VietnamKnowledgeNewsletter

SIM Cards and Mobile Data in Vietnam

Viettel, Vinaphone or Mobifone — and the eSIM alternatives. Where to buy, what to pay, and which network works in Sapa.

Published 2026-05-17· 6 min read· Vietnam Knowledge

Mobile data in Vietnam is fast, cheap and almost everywhere. The question is not whether to get a SIM — it is which one, and where to buy it without paying triple.

The three networks

NetworkOwnerCoverageReputation
ViettelMilitary-runBest everywhere, including mountains and remote islandsThe default. Slightly more expensive.
VinaphoneVNPTExcellent in cities, weaker in highlandsGood 5G rollout in HCMC and Hanoi
MobifoneStateStrong in the south, patchy in the north-westUsed to be the favourite; less so now

If you are going to Sapa, Ha Giang, Phong Nha or any remote beach, get Viettel. For city-only trips any of the three will be invisible to you.

Tourist plans, May 2026

Walk into any official Viettel shop with your passport and ask for the tourist data plan. Current pricing:

  • ST30K — 30 days, 4GB/day, unlimited speed for the first 4GB then throttled. 200,000đ (~8 USD)
  • ST15 — 15 days, 3GB/day. 100,000đ
  • 5G UNLIMITED — 30 days, unmetered 5G in covered areas. 300,000đ

Vinaphone and Mobifone have near-identical packages within a few thousand dong. All include domestic calls; international calling is per-minute and you should use WhatsApp or Zalo instead.

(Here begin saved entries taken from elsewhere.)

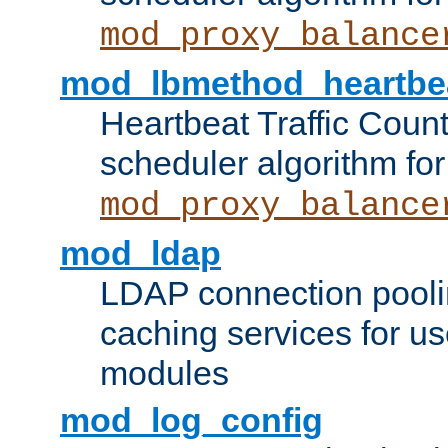
mod_proxy_balance
mod_lbmethod_heartbe
Heartbeat Traffic Coun
scheduler algorithm for
mod_proxy_balance
mod_ldap
LDAP connection pooli
caching services for u
modules
mod_log_config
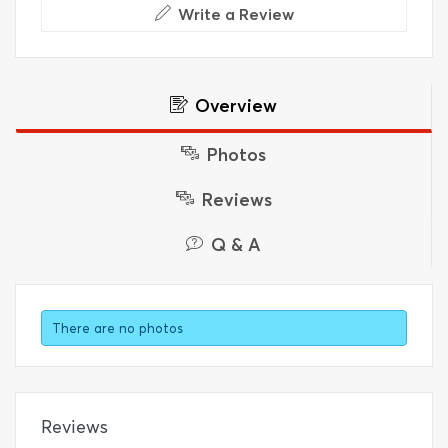
Write a Review
Overview
Photos
Reviews
Q & A
There are no photos
Reviews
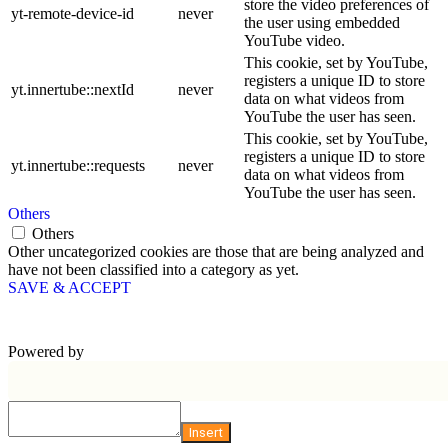
store the video preferences of
yt-remote-device-id
never
the user using embedded
YouTube video.
This cookie, set by YouTube,
registers a unique ID to store
yt.innertube::nextId
never
data on what videos from
YouTube the user has seen.
This cookie, set by YouTube,
registers a unique ID to store
yt.innertube::requests
never
data on what videos from
YouTube the user has seen.
Others
Others
Other uncategorized cookies are those that are being analyzed and
have not been classified into a category as yet.
SAVE & ACCEPT
Powered by
Insert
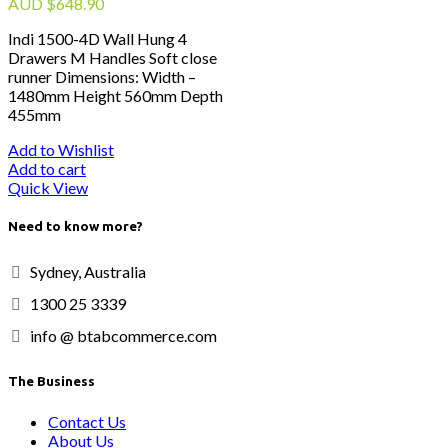
AUD
$
648.90
Indi 1500-4D Wall Hung 4
Drawers M Handles Soft close
runner Dimensions: Width –
1480mm Height 560mm Depth
455mm
Add to Wishlist
Add to cart
Quick View
Need to know more?
Sydney, Australia
1300 25 3339
info @ btabcommerce.com
The Business
Contact Us
About Us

Do not buy a SIM from the man in the airport arrivals hall holding a "SIM 4G" sign for 500,000đ. The same SIM at the official Viettel kiosk two floors up is 200,000đ.

Where to buy

Official network shops — Viettel, Vinaphone and Mobifone all run their own storefronts on most major streets. Bring your passport (legally required for registration). The clerk fits the SIM, runs the activation and waits while you test data before you leave. 10–20 minutes.

FPT Shop and TheGioiDiDong — these phone-shop chains sell pre-loaded tourist SIMs at the same price as the official network shops, with English-speaking staff in city locations.

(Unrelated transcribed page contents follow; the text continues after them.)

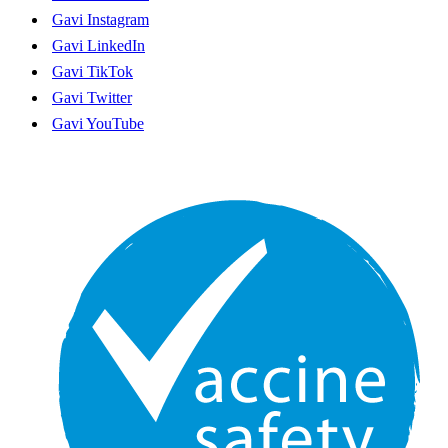
Funding guidelines
Gavi Instagram
Gavi's new strategic period
Gavi LinkedIn
Ethics hotline
English
Gavi TikTok
Français
Gavi Twitter
Gavi YouTube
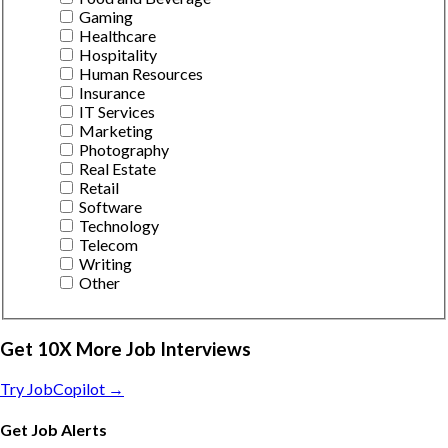
Gaming
Healthcare
Hospitality
Human Resources
Insurance
IT Services
Marketing
Photography
Real Estate
Retail
Software
Technology
Telecom
Writing
Other
Get 10X More Job Interviews
Try JobCopilot →
Get Job Alerts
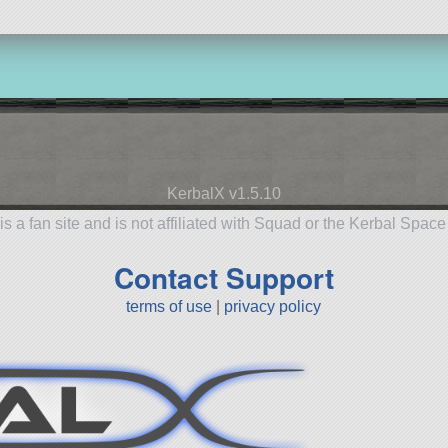
KerbalX v1.5.10
is a fan site and is not affiliated with Squad or the Kerbal Spac
Contact Support
terms of use
|
privacy policy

Airport — only the official Viettel/Vinaphone/Mobifone counters past immigration. Prices match downtown. Avoid every other booth.

Convenience stores and guesthouses — they sell SIMs but at a markup, and registration is often skipped which can cause your number to be deactivated mid-trip.

eSIM — the no-queue option

If your phone supports eSIM (iPhone XS+, Pixel 3+, most modern Samsungs) you can land already connected.

  • Airalo Vietnam — 5GB / 30 days for ~10 USD, 10GB for ~16 USD. Activates over wi-fi, runs on Vinaphone's network. No passport registration needed.
  • Saily — NordVPN's eSIM brand, similar pricing, decent app.
  • Holafly — unlimited eSIMs at a premium (~6 USD/day), useful for very short trips.
  • Viettel eSIM — only sold in-store with passport, but you keep the local number afterwards.

For a one-week trip an Airalo eSIM beats queuing at the airport. For a month or more, buy a physical Viettel SIM in town — cheaper per GB and works in the mountains.

Hotspot and tethering

All Vietnamese tourist SIMs allow hotspot by default. With a 4GB/day plan you can comfortably work from a beach, run a video call and still have headroom. There is no carrier-side block on tethering and no surprise upcharge.

Where it matters: cafe wi-fi in Vietnam is usually fast but often unreliable for video calls. A SIM hotspot is a more dependable backup than the cafe router. See wifi and internet for more on this.

Topping up

When your plan ends, you can renew without re-inserting anything:

  1. Dial *098# (Viettel) for a menu of packages.
  2. Or buy a top-up scratch card at any convenience store and text the code to 9100.
  3. Or use the MyViettel app — pay with a Vietnamese card or VietQR. See money and banking.

If your SIM goes dormant for 60+ days the number is recycled. For long stays, keep it active by buying the smallest possible renewal each month.

Calling emergency services

Vietnamese SIMs reach 113, 114, 115 and 112 with no credit and no plan. See emergency numbers for what each does. Save your embassy's number in your contacts the day you arrive.

A note on registration

Since 2023, all SIMs must be registered to a real ID — your passport for foreigners. Unregistered SIMs are auto-deactivated. Buy from official shops or recognised retailers (FPT, TheGioiDiDong) and you will not run into this.